Data items

------------------------------------------------------------------------

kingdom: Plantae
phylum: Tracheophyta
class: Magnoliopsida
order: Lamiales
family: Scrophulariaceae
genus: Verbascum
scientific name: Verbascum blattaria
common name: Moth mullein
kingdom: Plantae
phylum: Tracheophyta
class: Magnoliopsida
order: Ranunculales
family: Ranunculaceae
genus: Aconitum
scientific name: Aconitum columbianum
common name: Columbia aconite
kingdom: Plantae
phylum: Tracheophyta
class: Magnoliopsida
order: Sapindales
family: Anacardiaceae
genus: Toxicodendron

------------------------------------------------------------------------

**WHAT NEEDS TO BE DONE**.
Arrange every line of the entries above as a Markdown table with the columns "Row" and "Line", numbering the rows in order and leaving out any blank lines.

**EXERCISE RESPONSE**.
| Row | Line |
|---|---|
| 1 | kingdom: Plantae |
| 2 | phylum: Tracheophyta |
| 3 | class: Magnoliopsida |
| 4 | order: Lamiales |
| 5 | family: Scrophulariaceae |
| 6 | genus: Verbascum |
| 7 | scientific name: Verbascum blattaria |
| 8 | common name: Moth mullein |
| 9 | kingdom: Plantae |
| 10 | phylum: Tracheophyta |
| 11 | class: Magnoliopsida |
| 12 | order: Ranunculales |
| 13 | family: Ranunculaceae |
| 14 | genus: Aconitum |
| 15 | scientific name: Aconitum columbianum |
| 16 | common name: Columbia aconite |
| 17 | kingdom: Plantae |
| 18 | phylum: Tracheophyta |
| 19 | class: Magnoliopsida |
| 20 | order: Sapindales |
| 21 | family: Anacardiaceae |
| 22 | genus: Toxicodendron |